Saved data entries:
[Begin]

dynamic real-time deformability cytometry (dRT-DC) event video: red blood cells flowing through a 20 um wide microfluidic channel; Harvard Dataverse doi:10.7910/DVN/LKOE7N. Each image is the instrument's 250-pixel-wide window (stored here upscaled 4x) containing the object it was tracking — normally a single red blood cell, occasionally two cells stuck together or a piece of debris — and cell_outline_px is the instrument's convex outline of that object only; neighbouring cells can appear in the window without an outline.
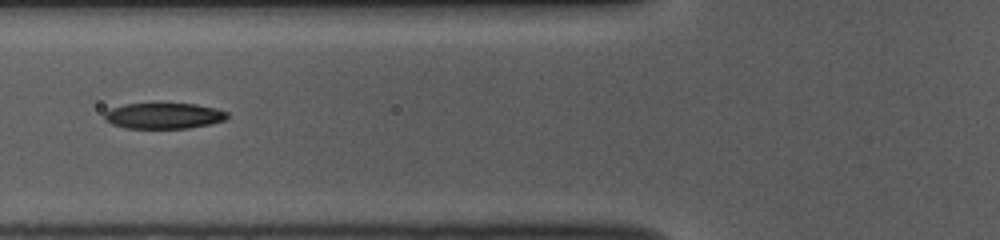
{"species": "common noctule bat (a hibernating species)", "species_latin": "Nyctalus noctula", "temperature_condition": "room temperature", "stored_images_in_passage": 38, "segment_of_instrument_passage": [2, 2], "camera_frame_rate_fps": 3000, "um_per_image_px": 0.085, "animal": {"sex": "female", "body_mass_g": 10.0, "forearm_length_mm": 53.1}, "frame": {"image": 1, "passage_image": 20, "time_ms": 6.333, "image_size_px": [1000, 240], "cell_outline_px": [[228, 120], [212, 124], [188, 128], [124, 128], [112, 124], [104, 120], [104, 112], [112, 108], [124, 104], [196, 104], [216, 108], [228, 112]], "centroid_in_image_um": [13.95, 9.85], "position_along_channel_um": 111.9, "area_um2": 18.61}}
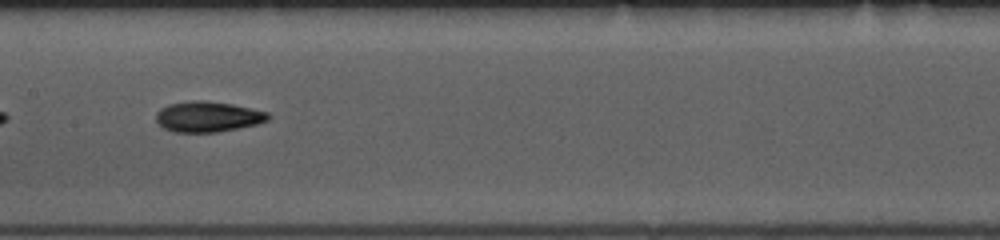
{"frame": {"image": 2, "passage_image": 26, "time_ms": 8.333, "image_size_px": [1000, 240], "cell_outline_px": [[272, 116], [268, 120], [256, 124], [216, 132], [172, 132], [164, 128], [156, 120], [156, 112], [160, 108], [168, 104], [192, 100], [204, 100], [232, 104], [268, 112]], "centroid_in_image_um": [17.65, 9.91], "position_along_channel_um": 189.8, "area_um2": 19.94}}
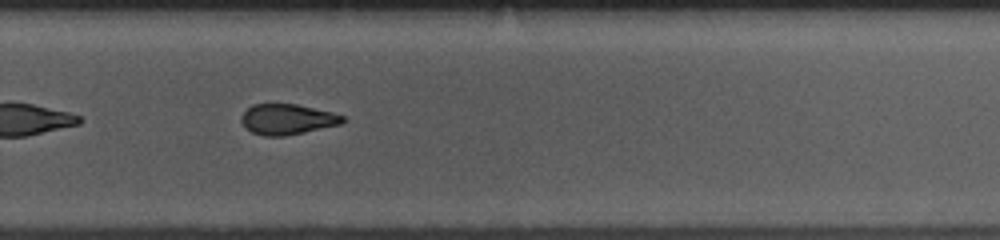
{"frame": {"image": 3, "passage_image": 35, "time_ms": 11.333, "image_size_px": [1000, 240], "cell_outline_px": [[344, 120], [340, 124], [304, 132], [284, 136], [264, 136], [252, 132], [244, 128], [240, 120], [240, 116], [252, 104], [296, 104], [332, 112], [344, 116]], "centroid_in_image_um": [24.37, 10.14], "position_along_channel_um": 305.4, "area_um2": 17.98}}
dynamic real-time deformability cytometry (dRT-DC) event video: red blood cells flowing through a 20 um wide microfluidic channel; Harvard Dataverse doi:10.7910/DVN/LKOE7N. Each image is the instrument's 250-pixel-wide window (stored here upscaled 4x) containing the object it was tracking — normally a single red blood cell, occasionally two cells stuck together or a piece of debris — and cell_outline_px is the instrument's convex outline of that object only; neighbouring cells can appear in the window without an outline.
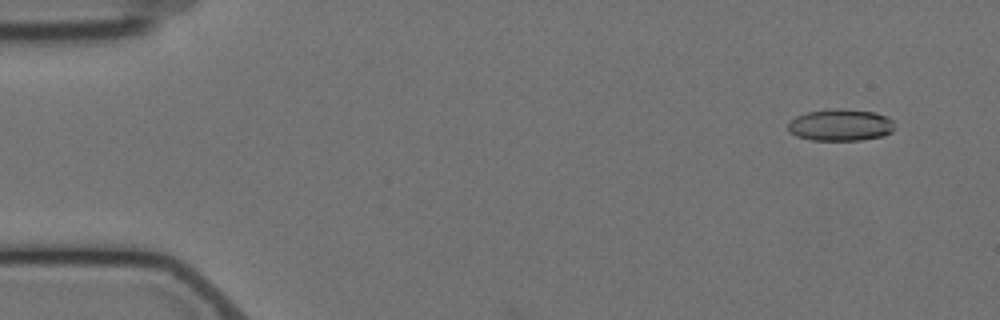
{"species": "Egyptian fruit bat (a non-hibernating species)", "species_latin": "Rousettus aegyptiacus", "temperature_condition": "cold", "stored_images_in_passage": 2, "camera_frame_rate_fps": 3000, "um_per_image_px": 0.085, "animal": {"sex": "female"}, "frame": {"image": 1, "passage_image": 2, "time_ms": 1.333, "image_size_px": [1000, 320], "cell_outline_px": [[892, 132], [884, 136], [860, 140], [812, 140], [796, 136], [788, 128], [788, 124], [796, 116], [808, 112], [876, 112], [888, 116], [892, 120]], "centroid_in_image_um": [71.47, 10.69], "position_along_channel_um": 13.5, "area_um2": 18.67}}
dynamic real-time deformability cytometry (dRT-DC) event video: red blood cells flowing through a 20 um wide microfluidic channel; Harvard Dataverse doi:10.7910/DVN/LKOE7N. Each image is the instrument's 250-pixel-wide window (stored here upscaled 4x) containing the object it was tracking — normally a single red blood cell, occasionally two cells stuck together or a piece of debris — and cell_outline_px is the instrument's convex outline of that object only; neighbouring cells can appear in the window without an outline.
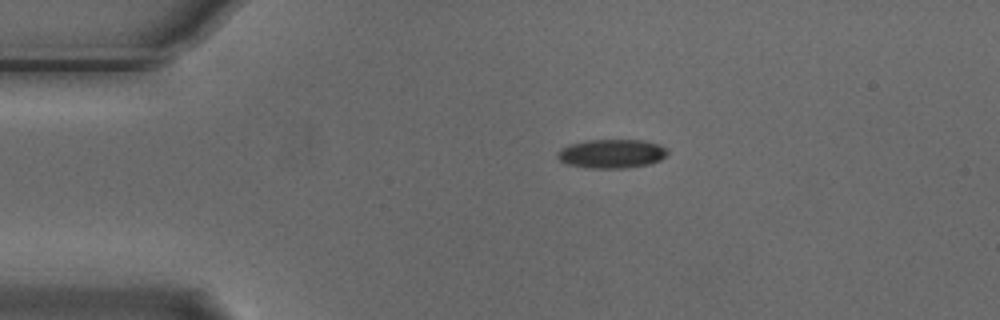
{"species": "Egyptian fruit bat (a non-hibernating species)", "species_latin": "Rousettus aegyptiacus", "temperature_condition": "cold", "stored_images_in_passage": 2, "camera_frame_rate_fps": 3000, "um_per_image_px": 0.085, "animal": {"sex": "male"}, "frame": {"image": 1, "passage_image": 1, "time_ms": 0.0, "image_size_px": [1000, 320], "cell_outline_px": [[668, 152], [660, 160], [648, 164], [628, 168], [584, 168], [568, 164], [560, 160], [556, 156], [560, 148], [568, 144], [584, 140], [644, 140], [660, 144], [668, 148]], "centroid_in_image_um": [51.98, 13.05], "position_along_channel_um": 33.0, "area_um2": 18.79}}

[End]

Leaving aside the images, write out the entries above word for word.

dynamic real-time deformability cytometry (dRT-DC) event video: red blood cells flowing through a 20 um wide microfluidic channel; Harvard Dataverse doi:10.7910/DVN/LKOE7N. Each image is the instrument's 250-pixel-wide window (stored here upscaled 4x) containing the object it was tracking — normally a single red blood cell, occasionally two cells stuck together or a piece of debris — and cell_outline_px is the instrument's convex outline of that object only; neighbouring cells can appear in the window without an outline.
{"species": "common noctule bat (a hibernating species)", "species_latin": "Nyctalus noctula", "temperature_condition": "room temperature", "stored_images_in_passage": 38, "segment_of_instrument_passage": [2, 2], "camera_frame_rate_fps": 3000, "um_per_image_px": 0.085, "animal": {"sex": "female", "body_mass_g": 10.0, "forearm_length_mm": 53.1}, "frame": {"image": 1, "passage_image": 20, "time_ms": 6.333, "image_size_px": [1000, 240], "cell_outline_px": [[228, 120], [212, 124], [188, 128], [124, 128], [112, 124], [104, 120], [104, 112], [112, 108], [124, 104], [196, 104], [216, 108], [228, 112]], "centroid_in_image_um": [13.95, 9.85], "position_along_channel_um": 111.9, "area_um2": 18.61}}
{"frame": {"image": 2, "passage_image": 26, "time_ms": 8.333, "image_size_px": [1000, 240], "cell_outline_px": [[272, 116], [268, 120], [256, 124], [216, 132], [172, 132], [164, 128], [156, 120], [156, 112], [160, 108], [168, 104], [192, 100], [204, 100], [232, 104], [268, 112]], "centroid_in_image_um": [17.65, 9.91], "position_along_channel_um": 189.8, "area_um2": 19.94}}
{"frame": {"image": 3, "passage_image": 35, "time_ms": 11.333, "image_size_px": [1000, 240], "cell_outline_px": [[344, 120], [340, 124], [304, 132], [284, 136], [264, 136], [252, 132], [244, 128], [240, 120], [240, 116], [252, 104], [296, 104], [332, 112], [344, 116]], "centroid_in_image_um": [24.37, 10.14], "position_along_channel_um": 305.4, "area_um2": 17.98}}
dynamic real-time deformability cytometry (dRT-DC) event video: red blood cells flowing through a 20 um wide microfluidic channel; Harvard Dataverse doi:10.7910/DVN/LKOE7N. Each image is the instrument's 250-pixel-wide window (stored here upscaled 4x) containing the object it was tracking — normally a single red blood cell, occasionally two cells stuck together or a piece of debris — and cell_outline_px is the instrument's convex outline of that object only; neighbouring cells can appear in the window without an outline.
{"species": "Egyptian fruit bat (a non-hibernating species)", "species_latin": "Rousettus aegyptiacus", "temperature_condition": "cold", "stored_images_in_passage": 2, "camera_frame_rate_fps": 3000, "um_per_image_px": 0.085, "animal": {"sex": "female"}, "frame": {"image": 1, "passage_image": 2, "time_ms": 1.333, "image_size_px": [1000, 320], "cell_outline_px": [[892, 132], [884, 136], [860, 140], [812, 140], [796, 136], [788, 128], [788, 124], [796, 116], [808, 112], [876, 112], [888, 116], [892, 120]], "centroid_in_image_um": [71.47, 10.69], "position_along_channel_um": 13.5, "area_um2": 18.67}}
dynamic real-time deformability cytometry (dRT-DC) event video: red blood cells flowing through a 20 um wide microfluidic channel; Harvard Dataverse doi:10.7910/DVN/LKOE7N. Each image is the instrument's 250-pixel-wide window (stored here upscaled 4x) containing the object it was tracking — normally a single red blood cell, occasionally two cells stuck together or a piece of debris — and cell_outline_px is the instrument's convex outline of that object only; neighbouring cells can appear in the window without an outline.
{"species": "Egyptian fruit bat (a non-hibernating species)", "species_latin": "Rousettus aegyptiacus", "temperature_condition": "cold", "stored_images_in_passage": 2, "camera_frame_rate_fps": 3000, "um_per_image_px": 0.085, "animal": {"sex": "male"}, "frame": {"image": 1, "passage_image": 1, "time_ms": 0.0, "image_size_px": [1000, 320], "cell_outline_px": [[668, 152], [660, 160], [648, 164], [628, 168], [584, 168], [568, 164], [560, 160], [556, 156], [560, 148], [568, 144], [584, 140], [644, 140], [660, 144], [668, 148]], "centroid_in_image_um": [51.98, 13.05], "position_along_channel_um": 33.0, "area_um2": 18.79}}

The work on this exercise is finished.